E allora, per l’obiettivo che la Fao ha fissato, in occasione dell’anniversario di oggi, “trasformare i sistemi agroalimentari ai fini di una produzione migliore, una nutrizione migliore, un ambiente migliore e una vita migliore, senza lasciare indietro nessuno”, non possiamo attendere ancora, perché qualcuno, indietro, ci è già finito.
A cominciare dagli agricoltori, che sono stati lasciati soli ad affrontare la crisi più grande di sempre, schiacciati tra cambiamenti climatici e assurde richieste da parte del mercato.
Imperfetti e scartati
Per alcune produzioni, come le pere in Emilia Romagna, sono andati persi 6mila ettari in 15 anni sui 28mila complessivi; di arance di Sicilia, 20mila in 20 anni. E questo non solo perché gelate e grandinate hanno raso al suolo la produzione, ma anche perché i frutti plasmati in maniera più irregolare da un clima che cambia non superano la selezione della grande distribuzione organizzata.

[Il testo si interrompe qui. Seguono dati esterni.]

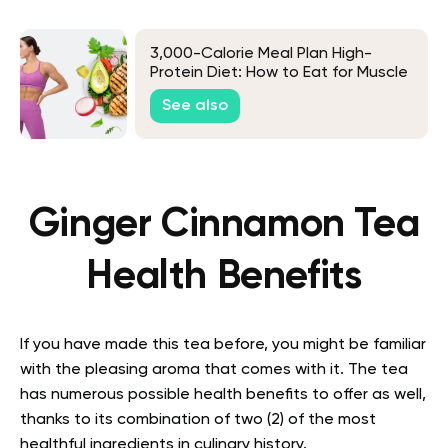
3,000-Calorie Meal Plan High-
Protein Diet: How to Eat for Muscle
Gain and More
See also
Ginger Cinnamon Tea
Health Benefits
If you have made this tea before, you might be familiar
with the pleasing aroma that comes with it. The tea
has numerous possible health benefits to offer as well,
thanks to its combination of two (2) of the most
healthful ingredients in culinary history.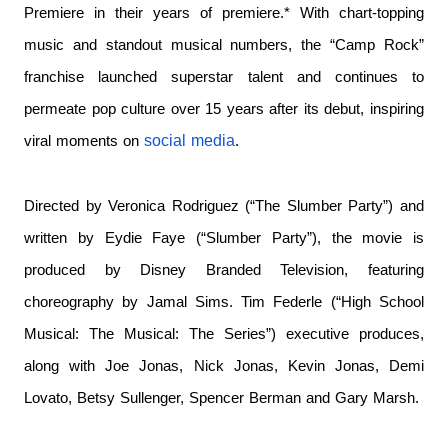
Premiere in their years of premiere.*
With chart-topping
music and standout musical numbers, the “Camp Rock”
franchise launched superstar talent and continues to
permeate pop culture over 15 years after its debut, inspiring
social media
viral moments on
.
Directed by Veronica Rodriguez (“The Slumber Party”) and
written by Eydie Faye (“Slumber Party”), the movie is
produced by Disney Branded Television, featuring
choreography by Jamal Sims. Tim Federle (“High School
Musical: The Musical: The Series”) executive produces,
along with Joe Jonas, Nick Jonas, Kevin Jonas, Demi
Lovato, Betsy Sullenger, Spencer Berman and Gary Marsh.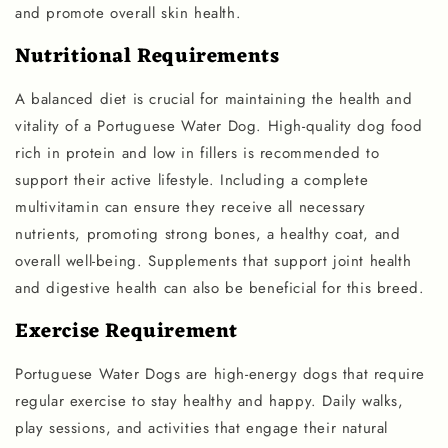
and promote overall skin health.
Nutritional Requirements
A balanced diet is crucial for maintaining the health and
vitality of a Portuguese Water Dog. High-quality dog food
rich in protein and low in fillers is recommended to
support their active lifestyle. Including a complete
multivitamin can ensure they receive all necessary
nutrients, promoting strong bones, a healthy coat, and
overall well-being. Supplements that support joint health
and digestive health can also be beneficial for this breed.
Exercise Requirement
Portuguese Water Dogs are high-energy dogs that require
regular exercise to stay healthy and happy. Daily walks,
play sessions, and activities that engage their natural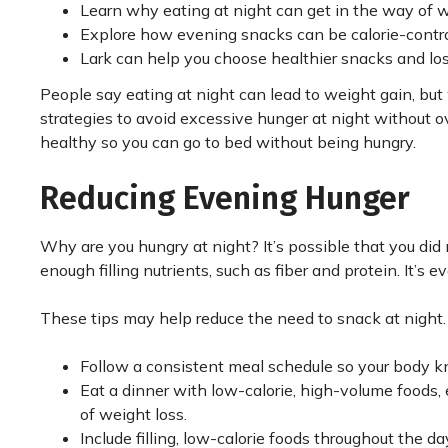
Learn why eating at night can get in the way of 
Explore how evening snacks can be calorie-contro
Lark can help you choose healthier snacks and lo
People say eating at night can lead to weight gain, bu
strategies to avoid excessive hunger at night without o
healthy so you can go to bed without being hungry.
Reducing Evening Hunger
Why are you hungry at night? It’s possible that you did
enough filling nutrients, such as fiber and protein. It’s 
These tips may help reduce the need to snack at night.
Follow a consistent meal schedule so your body 
Eat a dinner with low-calorie, high-volume foods, 
of weight loss.
Include filling, low-calorie foods throughout the d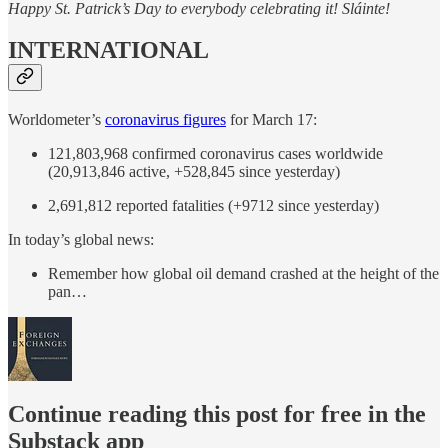
Happy St. Patrick’s Day to everybody celebrating it! Sláinte!
INTERNATIONAL
Worldometer’s
coronavirus figures
for March 17:
121,803,968 confirmed coronavirus cases worldwide
(20,913,846 active, +528,845 since yesterday)
2,691,812 reported fatalities (+9712 since yesterday)
In today’s global news:
Remember how global oil demand crashed at the height of the
pan…
Continue reading this post for free in the
Substack app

Le norme europee che regolano la commercializzazione dei prodotti agroalimentari si sono concentrate così tanto sul carattere “sano, leale e mercantile” dei prodotti, da dimenticare di regolare l’impatto climatico della produzione e di tutelare la categoria dei produttori.
Finora le Direttive Ue, per poter garantire la commerciabilità di un prodotto, hanno incentivato la produzione di frutta in serie- stesso calibro, stesso colore, stessa varietà- incoraggiando l'aumento di prodotti imballati. Ma quanta qualità e sostenibilità abbiamo sacrificato sull'altare della sicurezza e della commerciabilità, quindi del mercato?

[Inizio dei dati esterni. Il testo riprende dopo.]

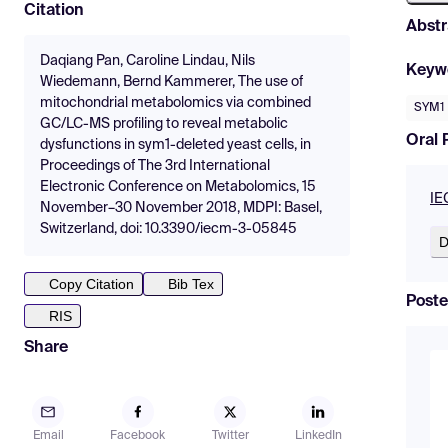
Citation
Abstr
Daqiang Pan, Caroline Lindau, Nils
Keyw
Wiedemann, Bernd Kammerer, The use of
mitochondrial metabolomics via combined
SYM1
GC/LC-MS profiling to reveal metabolic
Oral 
dysfunctions in sym1-deleted yeast cells, in
Proceedings of The 3rd International
Electronic Conference on Metabolomics, 15
IE
November–30 November 2018, MDPI: Basel,
Switzerland, doi: 10.3390/iecm-3-05845
D
Copy Citation
Bib Tex
Poste
RIS
Share
Email
Facebook
Twitter
LinkedIn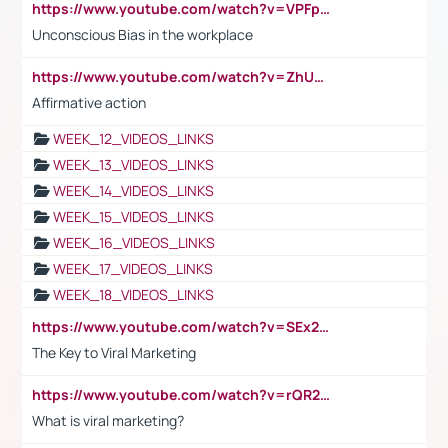
https://www.youtube.com/watch?v=VPFpu7cMiH0
Unconscious Bias in the workplace
https://www.youtube.com/watch?v=ZhUOw0KidZg
Affirmative action
WEEK_12_VIDEOS_LINKS
WEEK_13_VIDEOS_LINKS
WEEK_14_VIDEOS_LINKS
WEEK_15_VIDEOS_LINKS
WEEK_16_VIDEOS_LINKS
WEEK_17_VIDEOS_LINKS
WEEK_18_VIDEOS_LINKS
https://www.youtube.com/watch?v=SEx21vEpLdo
The Key to Viral Marketing
https://www.youtube.com/watch?v=rQR2t3F6Tsk
What is viral marketing?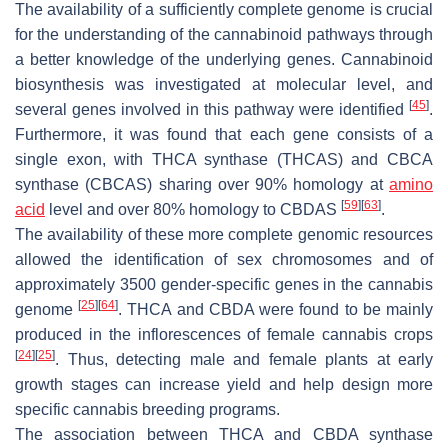
The availability of a sufficiently complete genome is crucial
for the understanding of the cannabinoid pathways through
a better knowledge of the underlying genes. Cannabinoid
biosynthesis was investigated at molecular level, and
[
45
]
several genes involved in this pathway were identified
.
Furthermore, it was found that each gene consists of a
single exon, with THCA synthase (THCAS) and CBCA
synthase (CBCAS) sharing over 90% homology at
amino
[
59
]
[
63
]
acid
level and over 80% homology to CBDAS
.
The availability of these more complete genomic resources
allowed the identification of sex chromosomes and of
approximately 3500 gender-specific genes in the cannabis
[
25
]
[
64
]
genome
. THCA and CBDA were found to be mainly
produced in the inflorescences of female cannabis crops
[
24
]
[
25
]
. Thus, detecting male and female plants at early
growth stages can increase yield and help design more
specific cannabis breeding programs.
The association between THCA and CBDA synthase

Ormai è sempre più raro trovare frutti e ortaggi sfusi, creati secondo natura, nei supermercati. Stiamo trasformando questi luoghi in boutique di lusso, in cui si mangia più con gli occhi che con la bocca e gli alimenti sono ridotti a oggetti di design in plastica.
Sulla plastica, l'Unione europea sta muovendo i suoi primi passi. A luglio, è entrata in vigore la Direttiva europea Sup (single use plastic) sui prodotti monouso, ma la percentuale degli alimenti imballati resta alta, specie nell'Italia della pandemia.
Dai dati di Comieco (Consorzio nazionale per il recupero ed il riciclo degli imballaggi a base cellulosica), il 46 per cento delle persone che prima acquistava prodotti sfusi è tornata ad acquistare prodotti imballati.
Secondo Nomisma, nel 2020 sono state vendute 2,6 miliardi di confezioni di ortofrutta, 80 milioni in più rispetto al 2019.
Cifre che la gdo italiana dovrebbe leggere con allarme, specie nel confronto con gli altri stati membri.
In Francia e in Spagna, sarà presto vietata la vendita in imballaggi di plastica di frutta e verdura e per i prodotti agroalimentari di peso inferiore a 1,5 chili sarà applicato un divieto di confezionamento; in Germania, oltre al divieto dei prodotti monouso, è stato aggiunto quello degli imballaggi in polistirene espanso usati per il cibo.
Da noi, si eroga il bonus antiplastica, che aprirà alla vendita dello sfuso, e si agita la plastic tax (rimandata a gennaio). Combattere il climate change significa prendere scelte coraggiose. Ma davanti a frutti uniformi e avvolti nella plastica, verrebbe solo da dire: dimmi che c’è la crisi climatica senza dirmi che c’è la crisi climatica.